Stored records
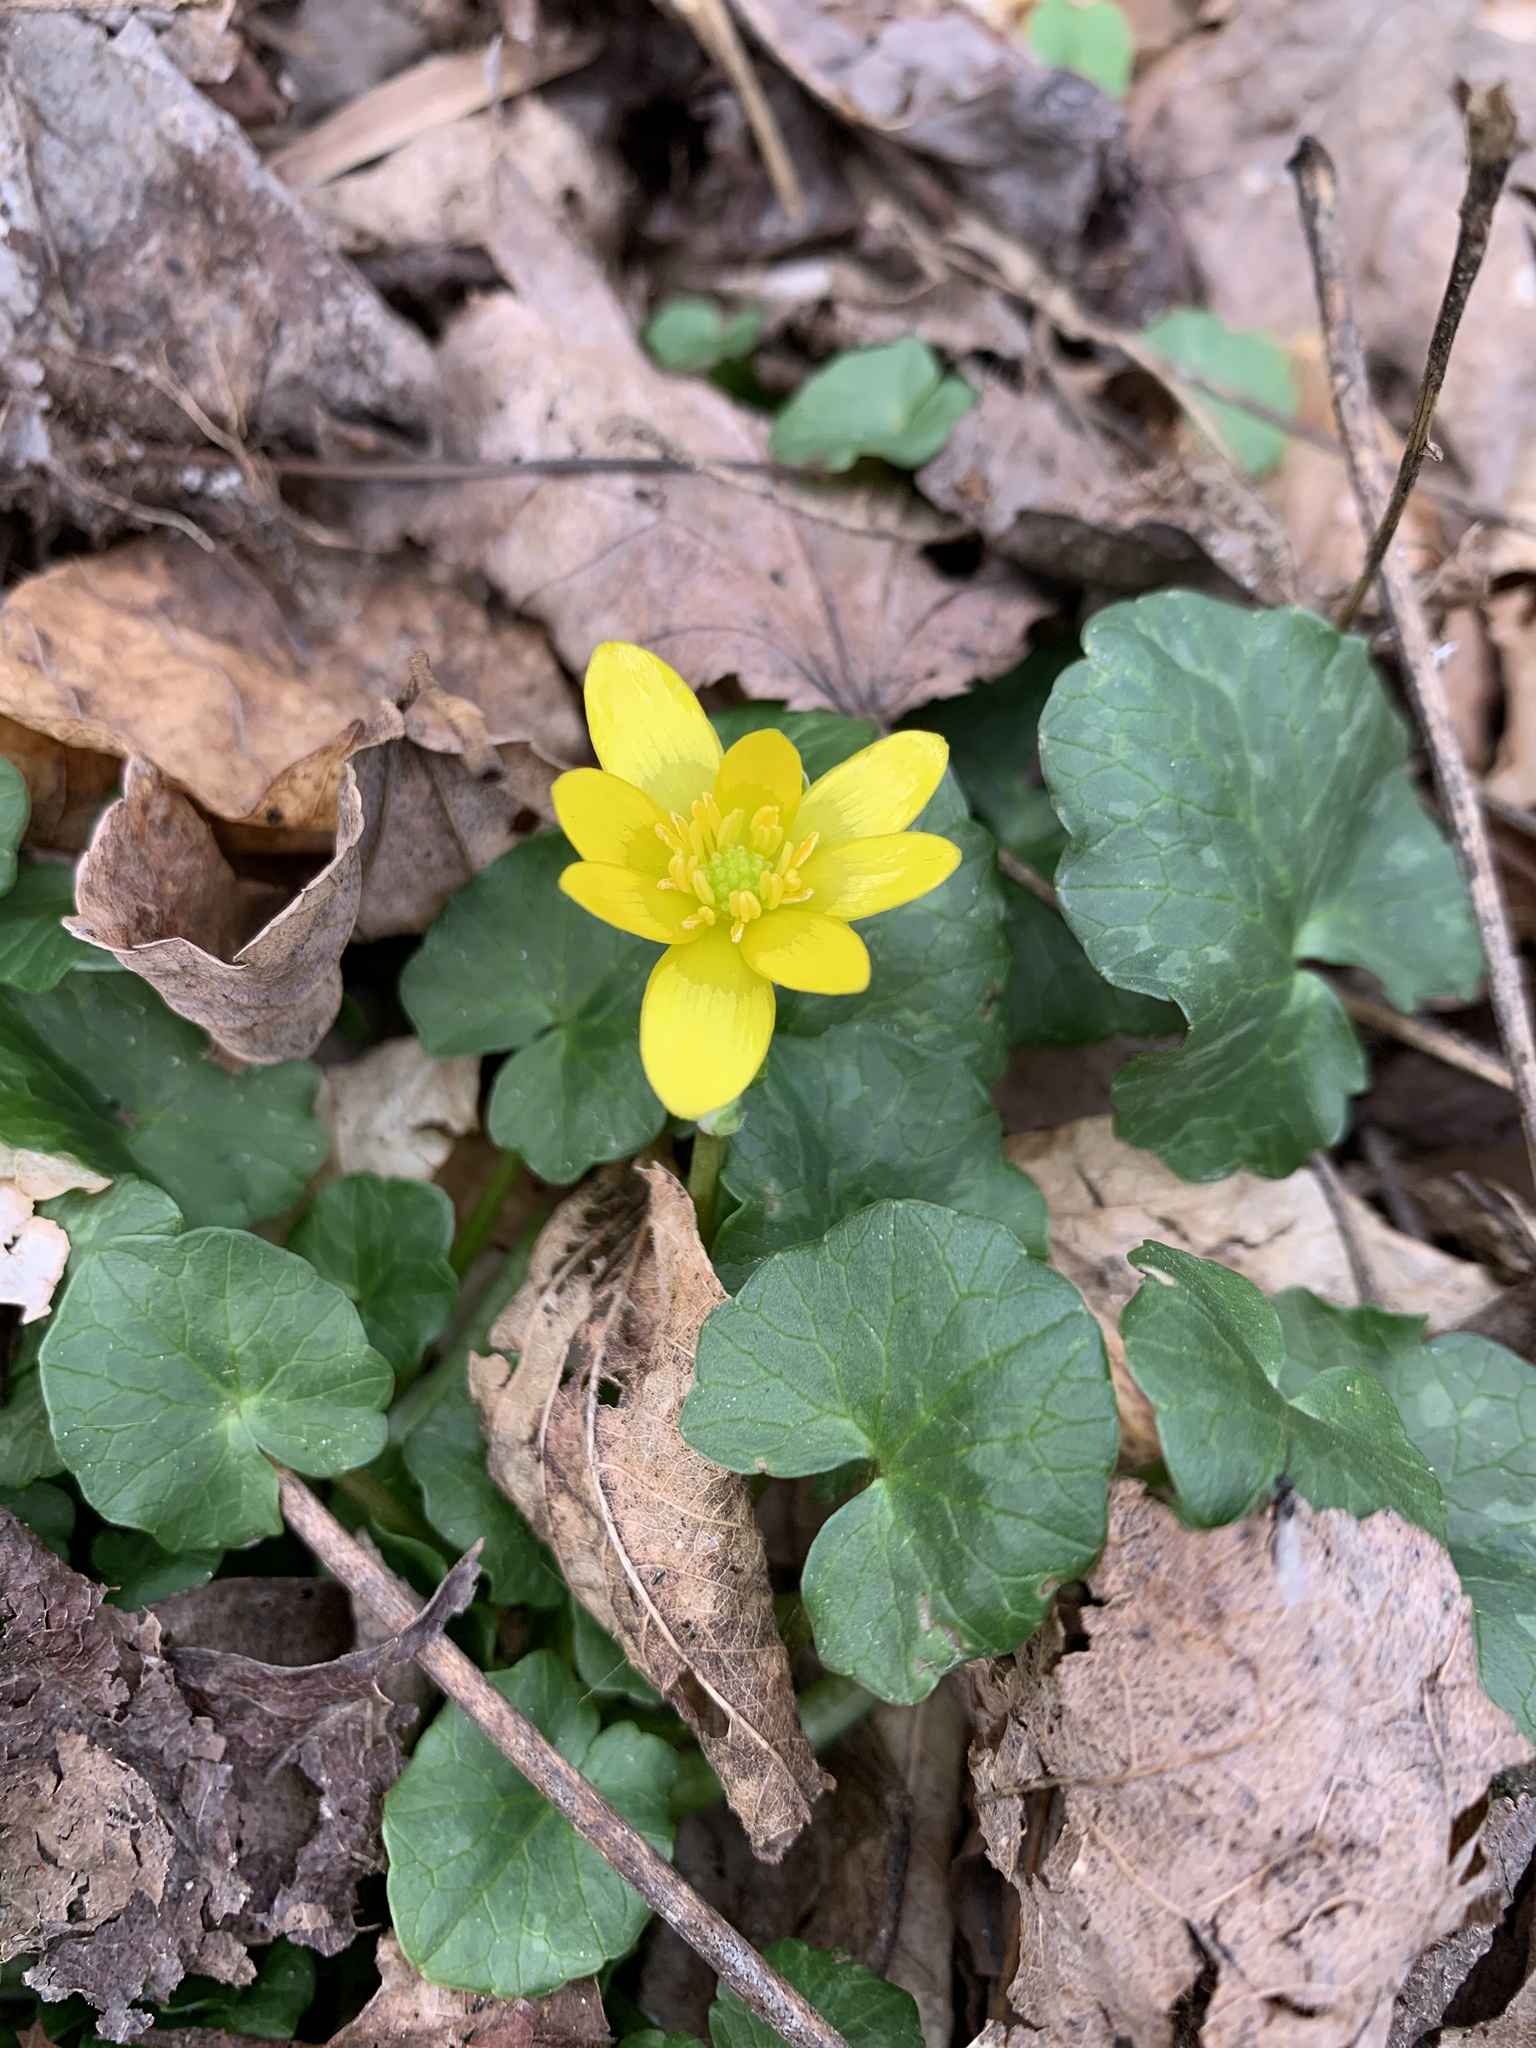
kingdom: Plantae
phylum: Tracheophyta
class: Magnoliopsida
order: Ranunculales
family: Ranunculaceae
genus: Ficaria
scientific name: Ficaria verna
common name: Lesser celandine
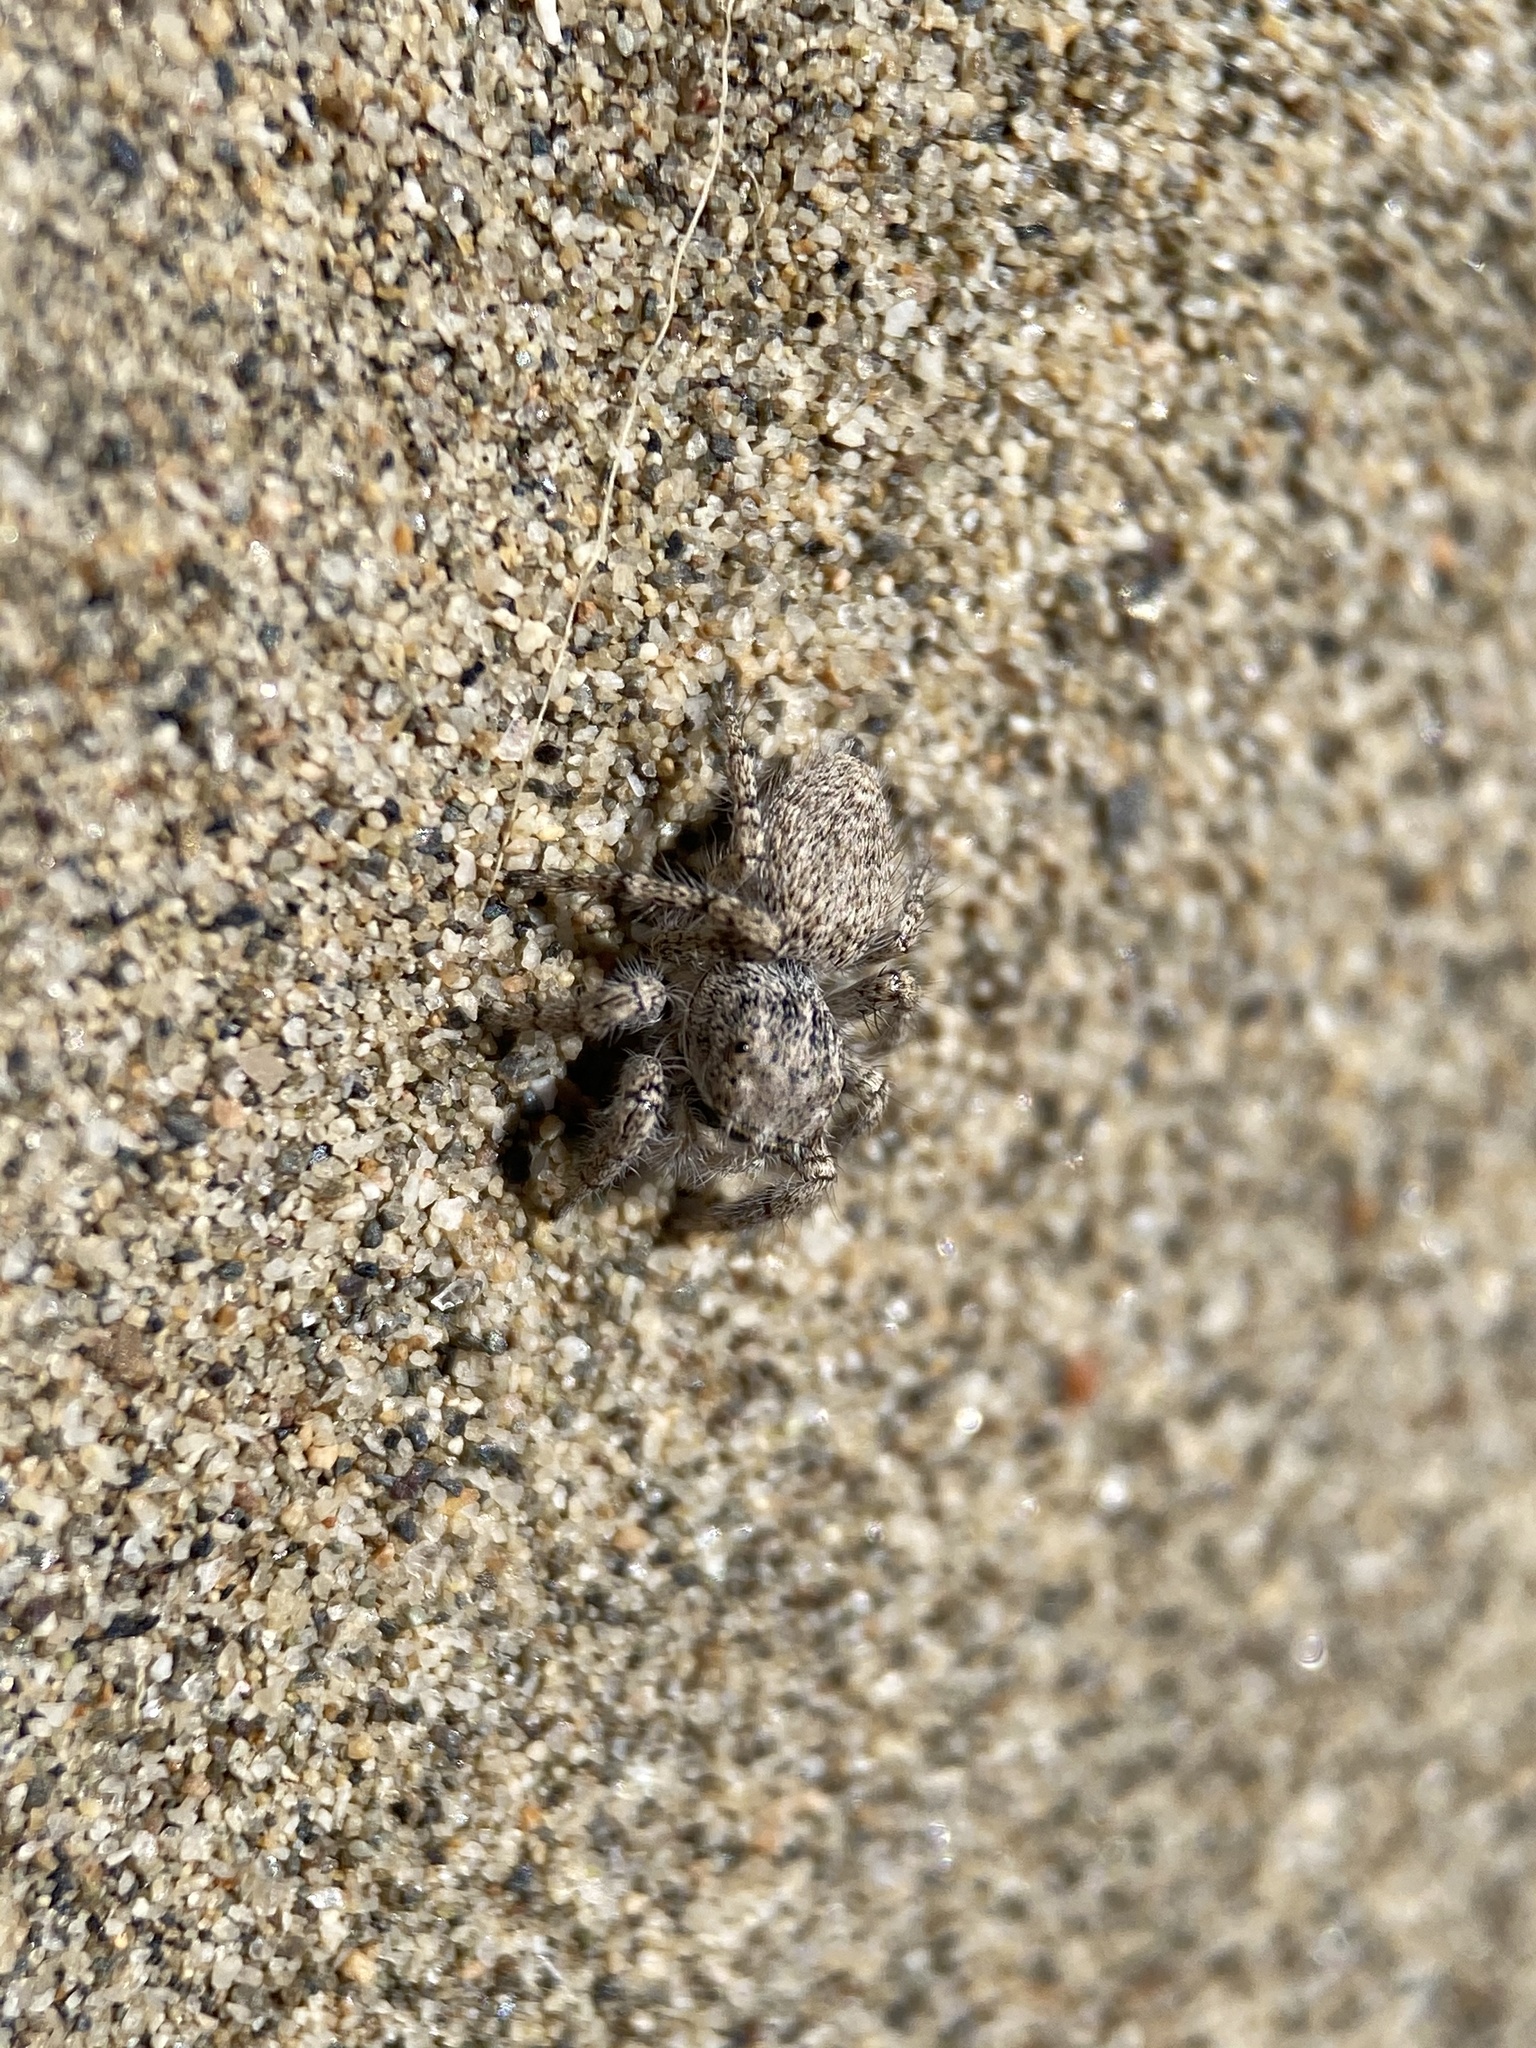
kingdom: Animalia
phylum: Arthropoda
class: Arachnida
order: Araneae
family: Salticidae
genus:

> STATED EXERCISE
Present every line of the listing above as a numbered list, leaving out blank lines and the pictures.

> EXERCISE OUTPUT
1. kingdom: Plantae
2. phylum: Tracheophyta
3. class: Magnoliopsida
4. order: Ranunculales
5. family: Ranunculaceae
6. genus: Ficaria
7. scientific name: Ficaria verna
8. common name: Lesser celandine
9. kingdom: Animalia
10. phylum: Arthropoda
11. class: Arachnida
12. order: Araneae
13. family: Salticidae
14. genus:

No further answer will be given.